Prostate cancer news update: Monday, September 1

In today’s reports:

  • Zoledronic acid (Zometa) has confirmed it’s impact on skeletal strength in the “real world”
  • Time to recovered of “normal” testosterone levels after ADT has been measured in a prospective clinical trial
  • Acupuncture appear to work to relieve “hot flashes” in men on LHRH agonists

“Real world” data has recently confirmed the value of zoledronic acid in reducing the skeletal morbidity rate and delaying the time to skeletal complications among appropriate patients with advanced forms of cancer (including prostate cancer). Hatoum et al. conducted a retrospective claims analysis of patients with a diagnosis of bone metastasis who had a single type of solid tumor of the breast (women), prostate, or lung and who experienced one or more skeletal complication between January 2002 and October 2005. The mean follow-up for patients treated with zoledronic acid was 12.2 ± 9.05 months compared to 8.7 ± 9.28 months for untreated patients. The monthly rate of skeletal complications in treated patients was 0.29 ± 0.3  as compared to 0.43 ± 0.4 in untreated patients. In subgroup analysis, the mean time to first complication was 185 ± 210 days in the treated group versus 98 ± 161 days in the untreated group.

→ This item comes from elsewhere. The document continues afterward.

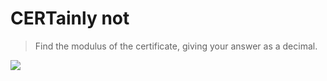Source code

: # CERTainly not

> Find the modulus of the certificate, giving your answer as a decimal.

![](https://i.imgur.com/nvlOFy2.png)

Yoon et al. have clearly demonstrated, in a prospective clinical study, that testosterone recovery after prolonged androgen suppression is protracted. They examined the extent and timing of testosterone recovery in 153 patients with pT3N0M0 prostate cancer or positive margins after radical prostatectomy or with prostate specific antigen relapse treated with radiation to the prostate bed plus 2 years of androgen suppression. Androgen suppression consisted of nilutamide for 4 weeks plus buserelin acetate every two months for 2 years. A total of 121 patients who completed 2 years of androgen suppression and 20 patients who received shorter durations of androgen suppression (median 16 months) were available for testosterone recovery analysis. Median followup after finishing androgen suppression was 38.9 months. All patients achieved castrate levels on androgen suppression. At 36 months after completion of androgen suppression, 93.2 had recovery to supracastrate levels (median time 12.7 months), and and 71.5 percent had recovery to baseline and/or normal testosterone levels (median time 22.3 months), respectively. Age < 60 years and shorter androgen suppression duration (< 2 years) were prognostic for faster recovery to baseline and/or normal testosterone levels after adjusting for baseline testosterone levels.

Vasomotor symptoms (e.g., “hot flashes”) in postmenopausal women have been successfully treated with auricular acupuncture (AA). Harding et al. therefore decided to evaluate the potential of AA in men receiving LHRH therapy for carcinoma of the prostate, as similar symptoms can affect the quality of life in such men. In all, 60 consecutive patients with prostate cancer and on LHRH agonist treatment (median age 74 years, range 58-83) consented to weekly AA for 10 weeks. A validated questionnaire was used to assess concerns and well-being before and after treatment. All men completed the treatment with no adverse events recorded, apart from transient exacerbation of symptoms in two men; The vast majority of the patients (57/60, 95 percent)reported a significant decrease in the severity of symptoms. The authors conclude that the symptomatic improvement was at levels comparable with that from pharmacotherapy, and cost analysis showed AA to be a viable alternative. They suggest that randomized studies are needed to fully evaluate AA against more conventional treatments.